Ross McEwan, the chief executive, said the bank needed to pay "fairly" as the bonus pool dropped from £674m in 2013, even while admitting taxpayers had "had enough" of disappointments from a bank they spent more than £40bn on bailing out.

But Andrew Tyrie, the chairman of the Parliamentary Commission on Banking Standards, said the payouts to its bankers demonstrated the need for a "fundamental reform of the bonus culture" as critics from both sides of the political divide targeted RBS.

Mr Tyrie maintained the bank's introduction of three-year deferrals on bonuses would "do little in many cases to match the rewards to the maturity of the risk".

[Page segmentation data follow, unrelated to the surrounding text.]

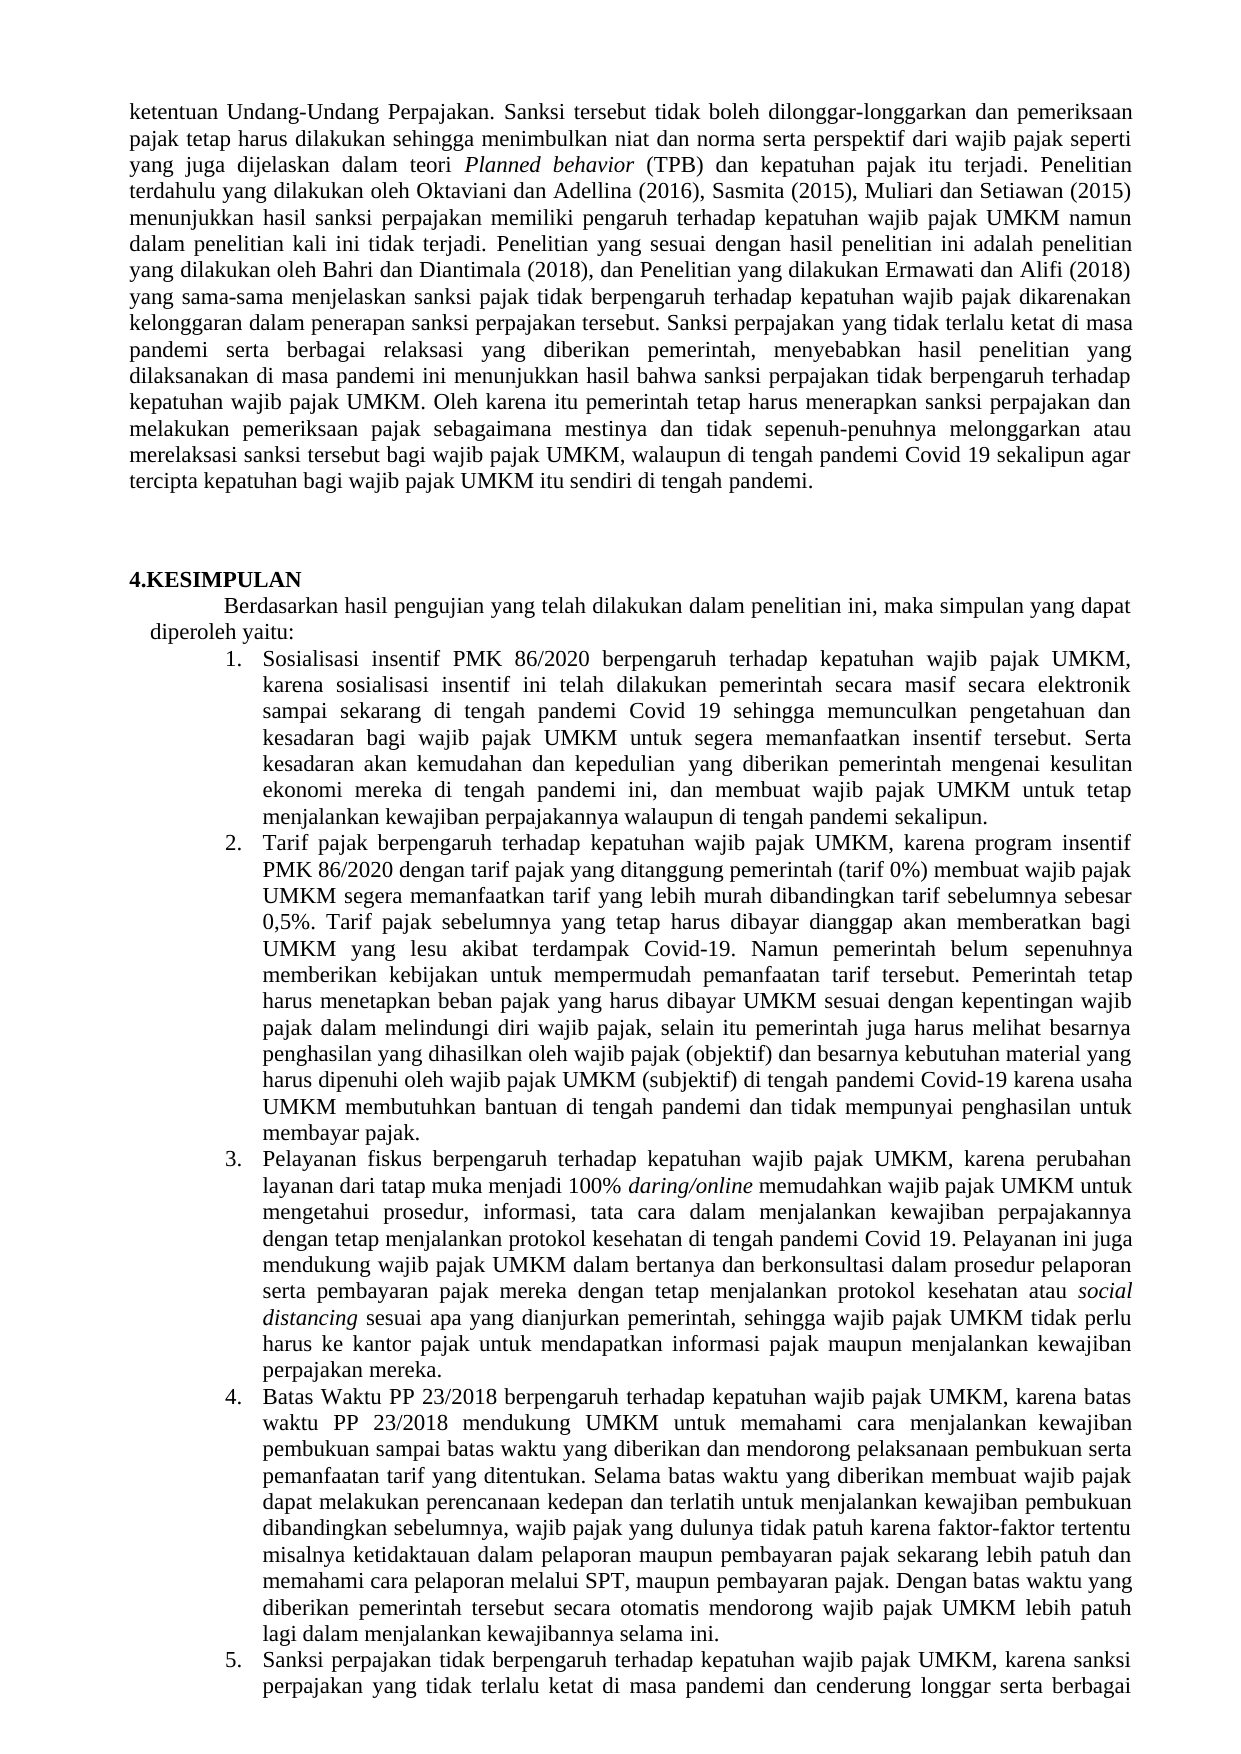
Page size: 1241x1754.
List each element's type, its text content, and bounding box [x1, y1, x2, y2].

list Pelayanan fiskus berpengaruh terhadap kepatuhan wajib pajak UMKM, karena perubahan layanan dari tatap muka menjadi 100% daring/online memudahkan wajib pajak UMKM untuk mengetahui prosedur, informasi, tata cara dalam menjalankan kewajiban perpajakannya dengan tetap menjalankan protokol kesehatan di tengah pandemi Covid 19. Pelayanan ini juga mendukung wajib pajak UMKM dalam bertanya dan berkonsultasi dalam prosedur pelaporan serta pembayaran pajak mereka dengan tetap menjalankan protokol kesehatan atau social distancing sesuai apa yang dianjurkan pemerintah, sehingga wajib pajak UMKM tidak perlu harus ke kantor pajak untuk mendapatkan informasi pajak maupun menjalankan kewajiban perpajakan mereka. [225, 1146, 1133, 1383]
subtitle 4.KESIMPULAN [129, 566, 1240, 592]
list Sosialisasi insentif PMK 86/2020 berpengaruh terhadap kepatuhan wajib pajak UMKM, karena sosialisasi insentif ini telah dilakukan pemerintah secara masif secara elektronik sampai sekarang di tengah pandemi Covid 19 sehingga memunculkan pengetahuan dan kesadaran bagi wajib pajak UMKM untuk segera memanfaatkan insentif tersebut. Serta kesadaran akan kemudahan dan kepedulian yang diberikan pemerintah mengenai kesulitan ekonomi mereka di tengah pandemi ini, dan membuat wajib pajak UMKM untuk tetap menjalankan kewajiban perpajakannya walaupun di tengah pandemi sekalipun. [225, 645, 1133, 829]
text Berdasarkan hasil pengujian yang telah dilakukan dalam penelitian ini, maka simpulan yang dapat diperoleh yaitu: [150, 592, 1133, 645]
list Batas Waktu PP 23/2018 berpengaruh terhadap kepatuhan wajib pajak UMKM, karena batas waktu PP 23/2018 mendukung UMKM untuk memahami cara menjalankan kewajiban pembukuan sampai batas waktu yang diberikan dan mendorong pelaksanaan pembukuan serta pemanfaatan tarif yang ditentukan. Selama batas waktu yang diberikan membuat wajib pajak dapat melakukan perencanaan kedepan dan terlatih untuk menjalankan kewajiban pembukuan dibandingkan sebelumnya, wajib pajak yang dulunya tidak patuh karena faktor-faktor tertentu misalnya ketidaktauan dalam pelaporan maupun pembayaran pajak sekarang lebih patuh dan memahami cara pelaporan melalui SPT, maupun pembayaran pajak. Dengan batas waktu yang diberikan pemerintah tersebut secara otomatis mendorong wajib pajak UMKM lebih patuh lagi dalam menjalankan kewajibannya selama ini. [225, 1383, 1133, 1646]
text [129, 98, 1133, 494]
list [225, 1646, 1133, 1699]
list Tarif pajak berpengaruh terhadap kepatuhan wajib pajak UMKM, karena program insentif PMK 86/2020 dengan tarif pajak yang ditanggung pemerintah (tarif 0%) membuat wajib pajak UMKM segera memanfaatkan tarif yang lebih murah dibandingkan tarif sebelumnya sebesar 0,5%. Tarif pajak sebelumnya yang tetap harus dibayar dianggap akan memberatkan bagi UMKM yang lesu akibat terdampak Covid-19. Namun pemerintah belum sepenuhnya memberikan kebijakan untuk mempermudah pemanfaatan tarif tersebut. Pemerintah tetap harus menetapkan beban pajak yang harus dibayar UMKM sesuai dengan kepentingan wajib pajak dalam melindungi diri wajib pajak, selain itu pemerintah juga harus melihat besarnya penghasilan yang dihasilkan oleh wajib pajak (objektif) dan besarnya kebutuhan material yang harus dipenuhi oleh wajib pajak UMKM (subjektif) di tengah pandemi Covid-19 karena usaha UMKM membutuhkan bantuan di tengah pandemi dan tidak mempunyai penghasilan untuk membayar pajak. [225, 829, 1133, 1146]
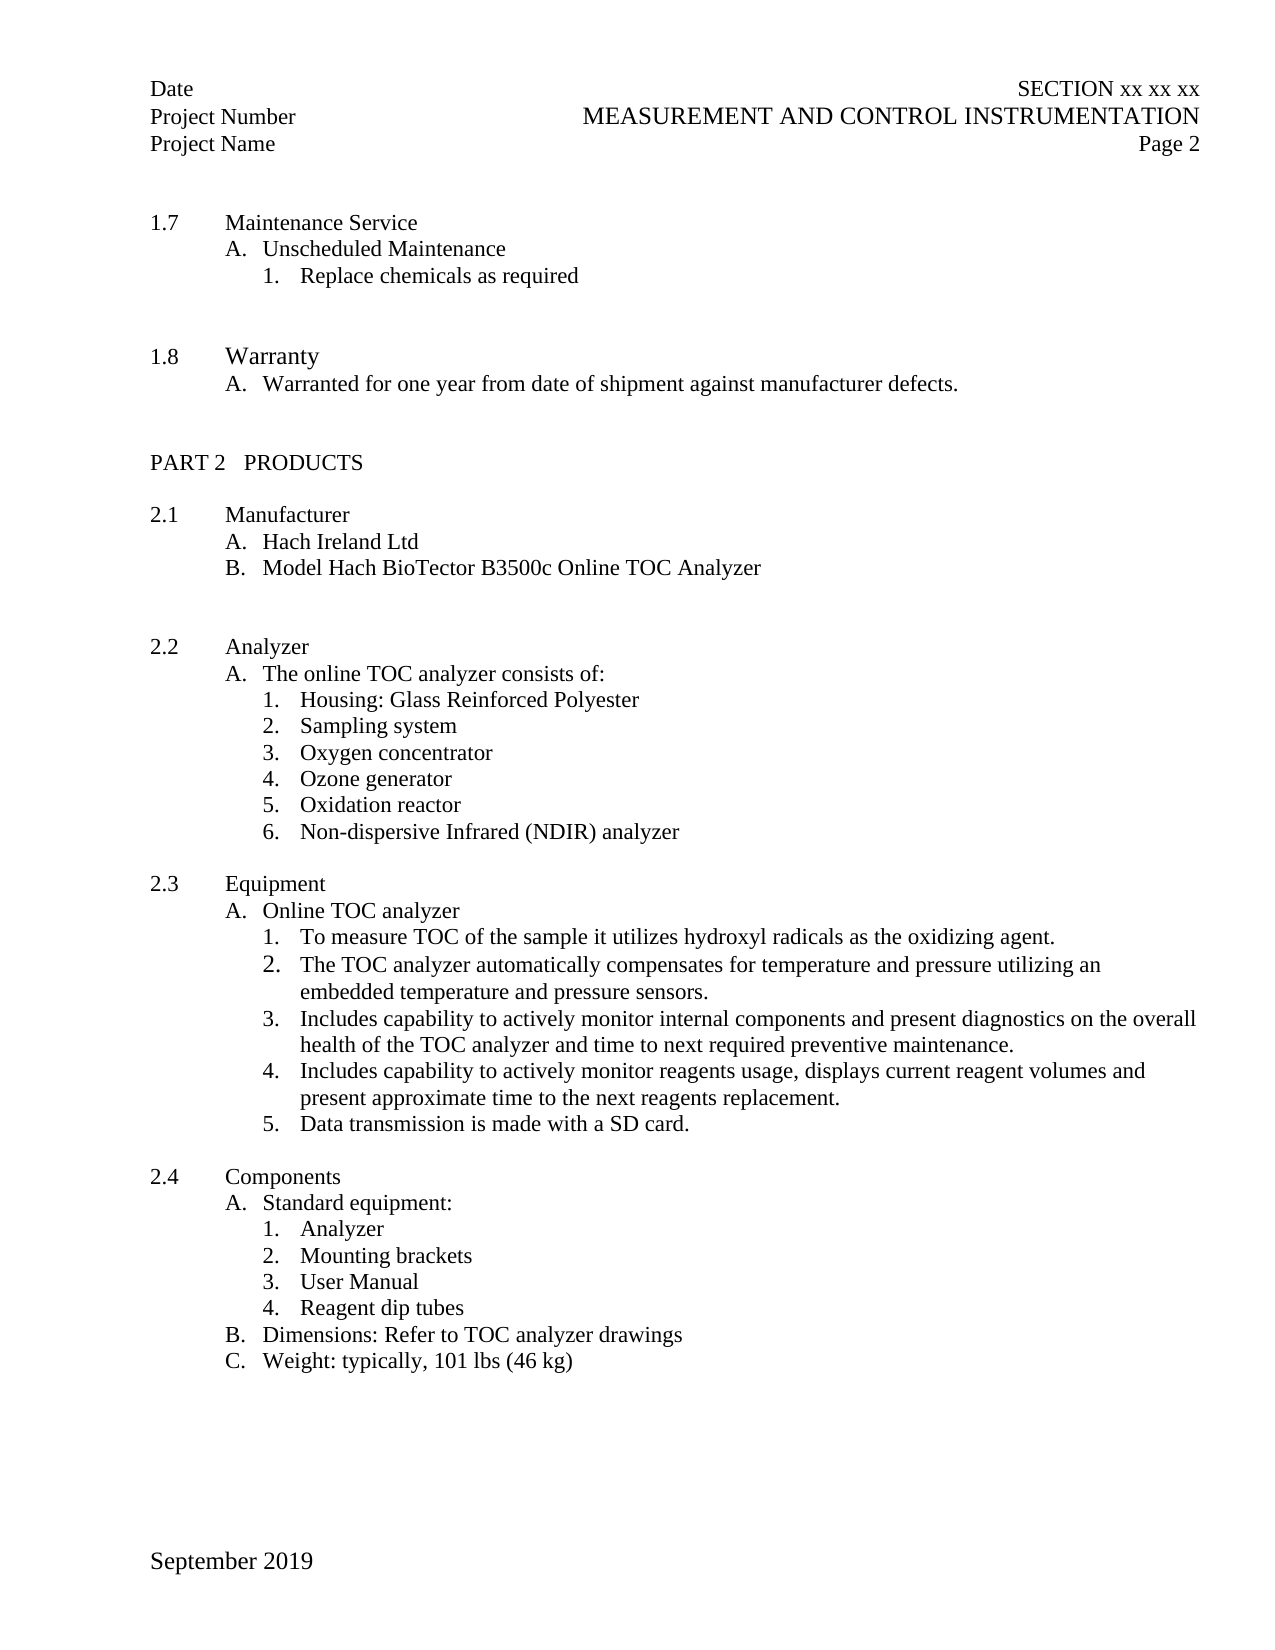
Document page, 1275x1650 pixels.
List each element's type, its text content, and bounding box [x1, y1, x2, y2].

list Standard equipment: [225, 1189, 1200, 1215]
list Hach Ireland Ltd [225, 528, 1200, 554]
list Weight: typically, 101 lbs (46 kg) [225, 1347, 1200, 1373]
list Analyzer [262, 1215, 1200, 1242]
list Model Hach BioTector B3500c Online TOC Analyzer [225, 554, 1200, 581]
list Data transmission is made with a SD card. [262, 1110, 1200, 1136]
list Reagent dip tubes [262, 1294, 1200, 1321]
list Replace chemicals as required [262, 262, 1200, 288]
list Sampling system [262, 712, 1200, 739]
list Dimensions: Refer to TOC analyzer drawings [225, 1321, 1200, 1347]
list User Manual [262, 1268, 1200, 1294]
list Warranty [150, 341, 1200, 370]
text PRODUCTS [150, 449, 1200, 475]
list To measure TOC of the sample it utilizes hydroxyl radicals as the oxidizing agent. [262, 923, 1200, 949]
list Equipment [150, 870, 1200, 897]
list Oxidation reactor [262, 791, 1200, 818]
list Manufacturer [150, 501, 1200, 528]
list Analyzer [150, 633, 1200, 659]
list Housing: Glass Reinforced Polyester [262, 686, 1200, 712]
list The online TOC analyzer consists of: [225, 659, 1200, 686]
list Ozone generator [262, 765, 1200, 791]
list Unscheduled Maintenance [225, 236, 1200, 262]
list Includes capability to actively monitor reagents usage, displays current reagent volumes and present approximate time to the next reagents replacement. [262, 1057, 1200, 1110]
list Non-dispersive Infrared (NDIR) analyzer [262, 818, 1200, 844]
list Oxygen concentrator [262, 739, 1200, 765]
list Maintenance Service [150, 209, 1200, 236]
list Includes capability to actively monitor internal components and present diagnostics on the overall health of the TOC analyzer and time to next required preventive maintenance. [262, 1004, 1200, 1057]
list Warranted for one year from date of shipment against manufacturer defects. [225, 370, 1200, 396]
list Online TOC analyzer [225, 897, 1200, 923]
list The TOC analyzer automatically compensates for temperature and pressure utilizing an embedded temperature and pressure sensors. [262, 949, 1200, 1004]
list Mounting brackets [262, 1242, 1200, 1268]
list Components [150, 1163, 1200, 1189]
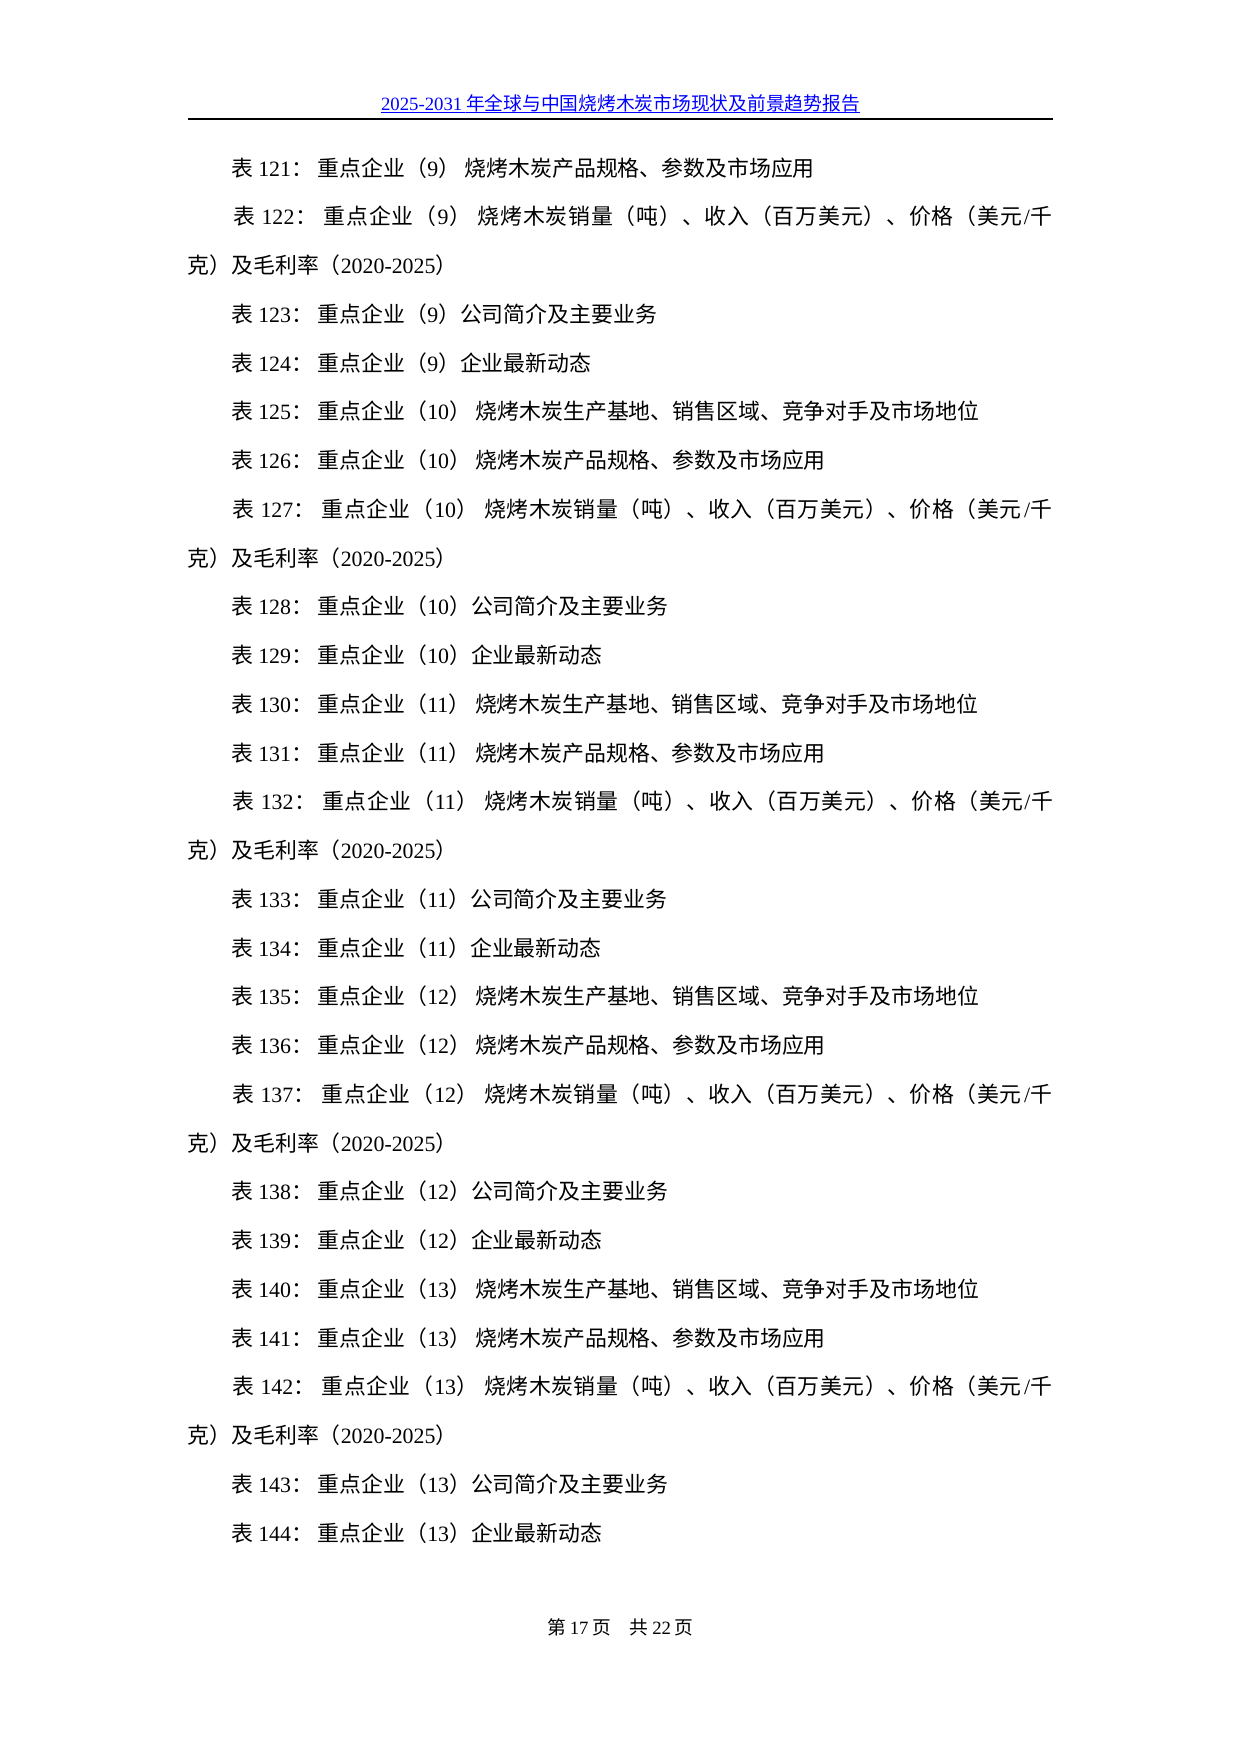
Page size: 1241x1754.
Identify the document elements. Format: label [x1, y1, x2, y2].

text [187, 150, 1053, 1548]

He added: "The losses were partly caused by past misconduct and poor lending decisions. It is likely many who took those decisions were rewarded for them. Their remuneration should have been subject to deferral and claw-back – paying for their mistakes."

Frances O'Grady, the general secretary of the TUC, said: "There would be no RBS had it not been bailed out to the tune of billions by taxpayers. Ordinary people will be wondering how on earth a bank that has made such huge losses for six consecutive years can find a penny in bonuses, let alone the hundreds of millions announced today."

She said the money should be spent on getting the bank "back into shape".

The City's verdict was an unequivocal thumbs-down, with the shares closing at 326.6p, down 24.4p. Analysts feared the bank's turnaround plan would take longer than expected. The results were hit by a poor fourth-quarter revenue performance.

Mr McEwan gave a stark assessment of the problems facing RBS, saying: "We are too expensive, too bureaucratic and we need to change. At some point the Government will want to get out, but that is in their hands. What is driving me is nothing to do with the price of shares."

He plans to cut costs by £5.3bn by the end of 2017, but this will mean thousands more job cuts on the ground among a workforce already reeling from a succession of redundancy programmes.

Taxpayers paid an average 500p a share during the £45bn bailout of RBS in 2009 and are still nursing a near-£16bn paper loss on the stake.

Looming over RBS is a regulatory probe into the activities of its Global Reconstruction Group, which deals with "distressed" businesses. The treatment of small business has faced searing criticism.